::: DATA SUPPLIED

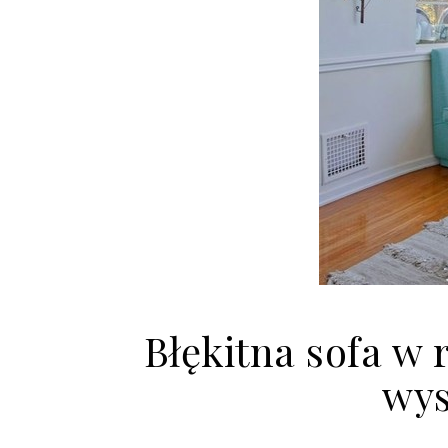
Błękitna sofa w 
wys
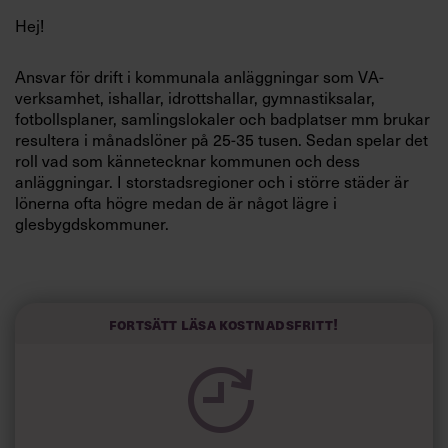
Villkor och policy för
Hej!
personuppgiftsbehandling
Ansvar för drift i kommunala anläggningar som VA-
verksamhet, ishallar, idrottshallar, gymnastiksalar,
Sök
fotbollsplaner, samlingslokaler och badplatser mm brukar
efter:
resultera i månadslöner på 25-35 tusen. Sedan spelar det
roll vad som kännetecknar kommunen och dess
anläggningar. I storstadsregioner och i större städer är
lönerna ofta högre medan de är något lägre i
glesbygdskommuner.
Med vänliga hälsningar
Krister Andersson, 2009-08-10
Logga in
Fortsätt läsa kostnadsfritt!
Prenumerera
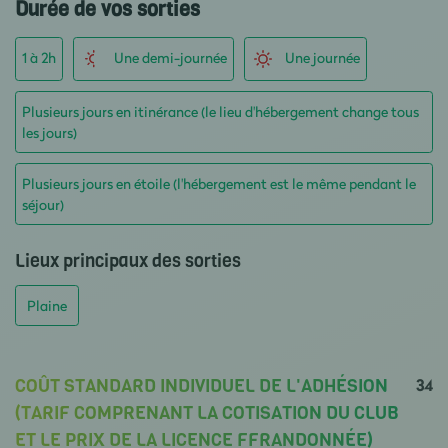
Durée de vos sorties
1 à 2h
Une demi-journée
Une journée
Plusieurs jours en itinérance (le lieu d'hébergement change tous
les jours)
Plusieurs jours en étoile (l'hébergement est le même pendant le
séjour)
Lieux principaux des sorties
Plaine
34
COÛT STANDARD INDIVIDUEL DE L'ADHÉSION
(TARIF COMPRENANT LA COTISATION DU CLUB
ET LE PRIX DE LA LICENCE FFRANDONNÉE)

::::::
::: DATA SUPPLIED

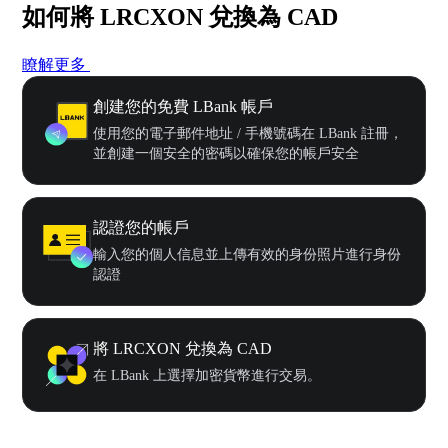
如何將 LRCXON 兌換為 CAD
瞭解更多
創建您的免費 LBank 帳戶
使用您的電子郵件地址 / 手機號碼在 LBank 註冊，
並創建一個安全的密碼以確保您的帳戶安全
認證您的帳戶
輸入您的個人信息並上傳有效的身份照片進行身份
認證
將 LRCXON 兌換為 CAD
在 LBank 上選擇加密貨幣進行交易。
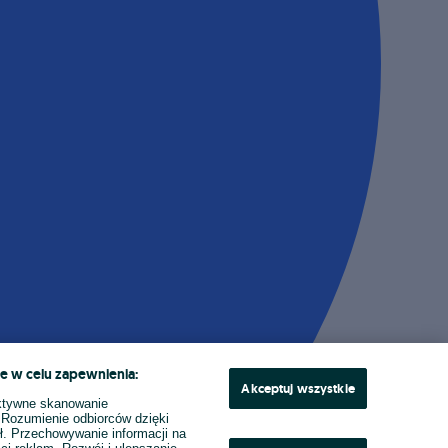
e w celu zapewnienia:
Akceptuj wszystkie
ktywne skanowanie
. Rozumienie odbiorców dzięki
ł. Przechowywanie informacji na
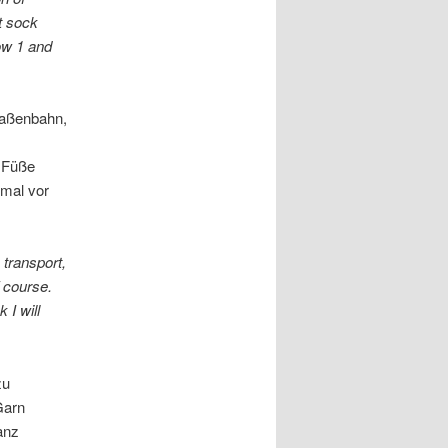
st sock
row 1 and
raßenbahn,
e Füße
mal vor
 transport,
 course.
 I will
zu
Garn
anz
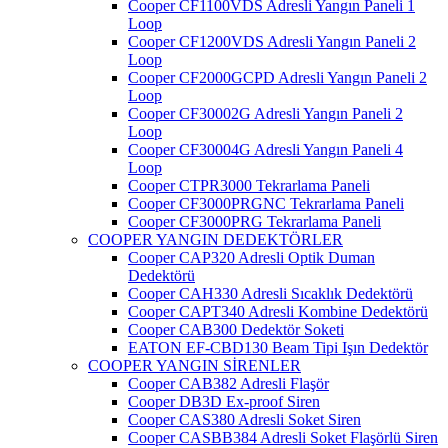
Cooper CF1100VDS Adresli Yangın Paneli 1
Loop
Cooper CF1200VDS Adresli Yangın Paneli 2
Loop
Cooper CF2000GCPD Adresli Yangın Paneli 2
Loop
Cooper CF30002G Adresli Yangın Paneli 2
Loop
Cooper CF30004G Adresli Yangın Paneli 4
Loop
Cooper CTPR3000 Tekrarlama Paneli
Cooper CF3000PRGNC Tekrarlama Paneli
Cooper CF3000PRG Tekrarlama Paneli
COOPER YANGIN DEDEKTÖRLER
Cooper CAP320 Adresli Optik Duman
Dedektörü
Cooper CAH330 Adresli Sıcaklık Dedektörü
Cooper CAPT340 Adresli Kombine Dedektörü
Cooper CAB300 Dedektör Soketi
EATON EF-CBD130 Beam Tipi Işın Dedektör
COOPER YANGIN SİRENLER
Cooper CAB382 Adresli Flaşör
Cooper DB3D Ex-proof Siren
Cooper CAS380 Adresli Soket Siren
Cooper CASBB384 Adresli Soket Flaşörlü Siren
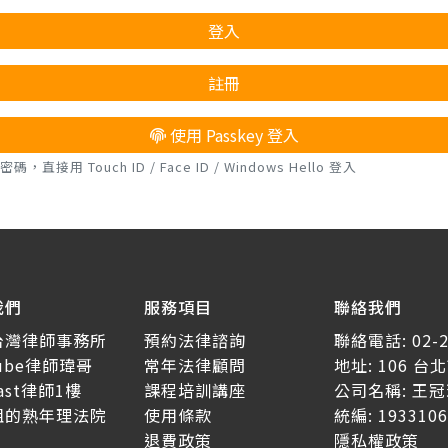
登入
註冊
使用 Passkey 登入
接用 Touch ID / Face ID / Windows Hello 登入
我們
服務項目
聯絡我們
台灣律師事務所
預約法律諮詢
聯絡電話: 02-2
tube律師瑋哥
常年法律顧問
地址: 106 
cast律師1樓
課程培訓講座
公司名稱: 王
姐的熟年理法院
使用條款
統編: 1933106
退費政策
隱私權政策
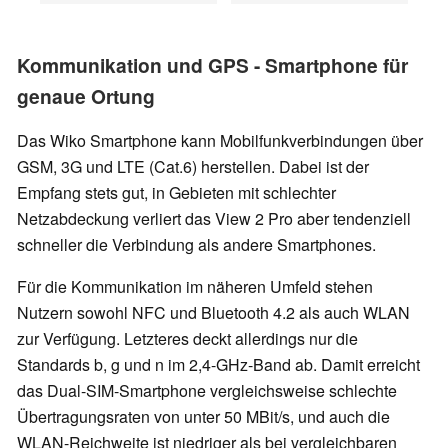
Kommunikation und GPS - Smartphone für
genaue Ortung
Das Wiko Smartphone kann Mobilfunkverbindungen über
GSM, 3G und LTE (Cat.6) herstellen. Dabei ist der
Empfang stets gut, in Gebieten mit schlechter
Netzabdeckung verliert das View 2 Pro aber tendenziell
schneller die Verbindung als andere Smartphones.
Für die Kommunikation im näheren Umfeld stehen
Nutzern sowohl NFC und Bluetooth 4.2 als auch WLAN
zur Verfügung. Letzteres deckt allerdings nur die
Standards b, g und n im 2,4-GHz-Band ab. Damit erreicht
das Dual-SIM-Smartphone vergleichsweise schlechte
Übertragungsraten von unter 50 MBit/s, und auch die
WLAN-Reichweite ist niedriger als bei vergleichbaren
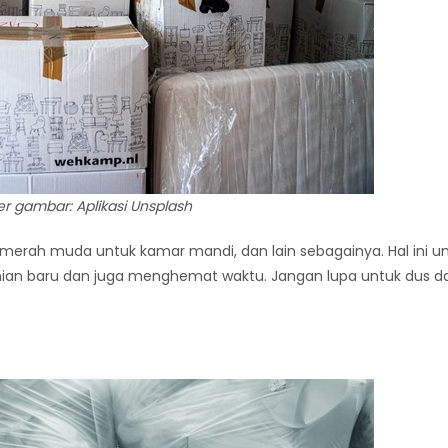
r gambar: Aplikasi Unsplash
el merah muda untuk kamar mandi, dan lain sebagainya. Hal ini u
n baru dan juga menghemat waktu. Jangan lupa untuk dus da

::::::
::: DATA SUPPLIED

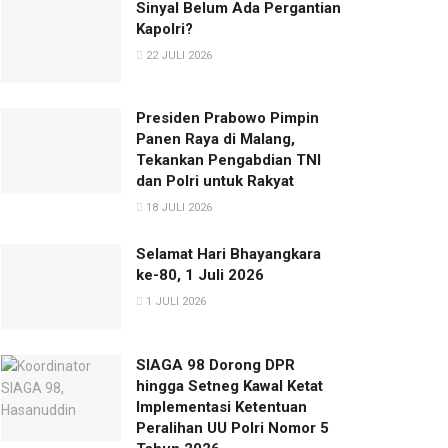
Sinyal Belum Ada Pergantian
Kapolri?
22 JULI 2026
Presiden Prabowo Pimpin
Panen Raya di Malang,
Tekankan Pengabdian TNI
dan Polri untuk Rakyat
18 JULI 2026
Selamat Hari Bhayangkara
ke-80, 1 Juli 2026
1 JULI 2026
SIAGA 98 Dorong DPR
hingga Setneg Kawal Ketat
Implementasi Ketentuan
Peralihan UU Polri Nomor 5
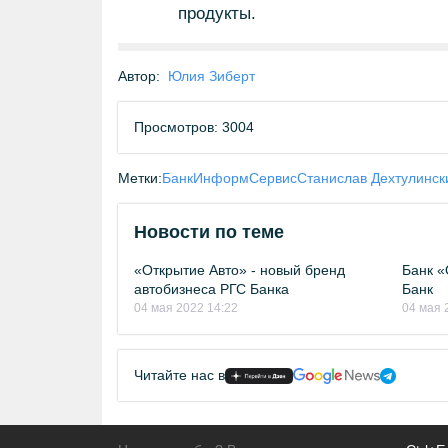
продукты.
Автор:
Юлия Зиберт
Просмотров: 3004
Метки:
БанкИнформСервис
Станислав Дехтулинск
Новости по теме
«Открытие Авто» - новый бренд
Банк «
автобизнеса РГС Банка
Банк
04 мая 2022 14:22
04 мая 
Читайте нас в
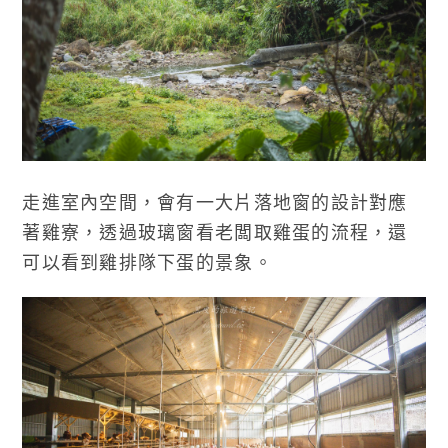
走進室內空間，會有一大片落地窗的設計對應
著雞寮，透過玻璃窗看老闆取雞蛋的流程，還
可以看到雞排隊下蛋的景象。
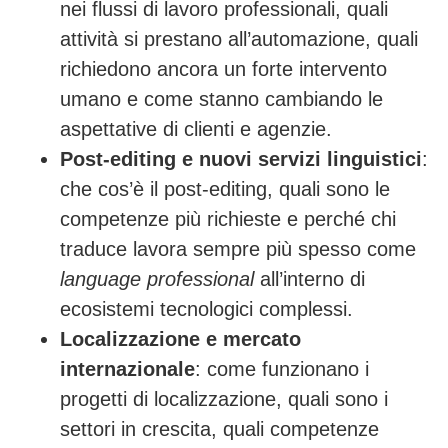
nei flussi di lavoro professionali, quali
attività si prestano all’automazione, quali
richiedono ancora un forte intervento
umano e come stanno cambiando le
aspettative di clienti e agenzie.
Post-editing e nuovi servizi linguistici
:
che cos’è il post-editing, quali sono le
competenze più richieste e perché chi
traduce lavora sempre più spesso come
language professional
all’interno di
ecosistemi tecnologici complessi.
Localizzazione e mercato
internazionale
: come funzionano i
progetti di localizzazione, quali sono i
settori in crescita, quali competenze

::::::

- [DIRECTIVE] Extract every row above that contains the string "sono", matching case exactly.

- [SOLVED PROBLEM]
che cos’è il post-editing, quali sono le
progetti di localizzazione, quali sono i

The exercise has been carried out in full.